大理寺左少卿動作被打斷,正要發怒,又見來人是頂頭上司,忙斂去怒色:“蘇源死不認罪,再這麼下去等到明年都結不了案,下官想著......”
“啪!”
大理寺卿跳起來給了他一腦瓜崩:“不,你不想!”
大理寺左少卿被打懵了,腦門上火辣辣的疼:“大、大人?”
大理寺卿不搭理他,轉過身檢視蘇源的情況。
幸好他來得及時,蘇源只捱了一鞭子。
可即便是一鞭子,也還是受了傷的。
囚衣被抽出一道口子,底下的面板當然也不能倖免,殷紅洇溼了衣料,瞧著觸目驚心。
大理寺卿眼皮子直跳,恨不得再抽一巴掌,忙不迭把人從刑架上放下來。
蘇源重獲自由,臉色不太好看:“我蘇源行得正坐得端,敢指天發誓,李巧娘非我所殺,如有半句虛言,天打雷劈。”
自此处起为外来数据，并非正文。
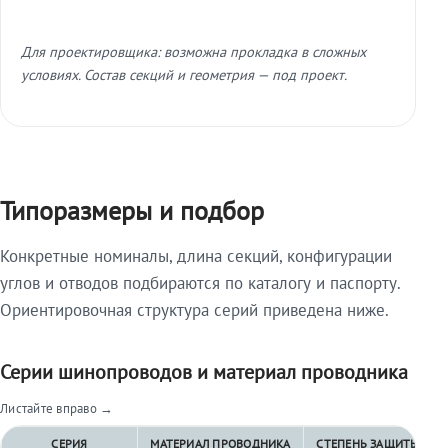
Для проектировщика: возможна прокладка в сложных
условиях. Состав секций и геометрия — под проект.
Типоразмеры и подбор
Конкретные номиналы, длина секций, конфигурации
углов и отводов подбираются по каталогу и паспорту.
Ориентировочная структура серий приведена ниже.
Серии шинопроводов и материал проводника
Листайте вправо →
СЕРИЯ
МАТЕРИАЛ ПРОВОДНИКА
СТЕПЕНЬ ЗАЩИТЫ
“反倒是高大人。”蘇源掀起眼簾,眼眸深處冰寒徹骨,“你這般行事,是想屈打成招不成?”
古代人大多迷信,非常注重誓言。
蘇源敢指天發誓,在一定程度上讓大理寺左少卿變了臉色。
見蘇源明明身陷囹圄,依舊一副高高在上的樣子,還企圖用言語威脅他,更是氣不打一處來。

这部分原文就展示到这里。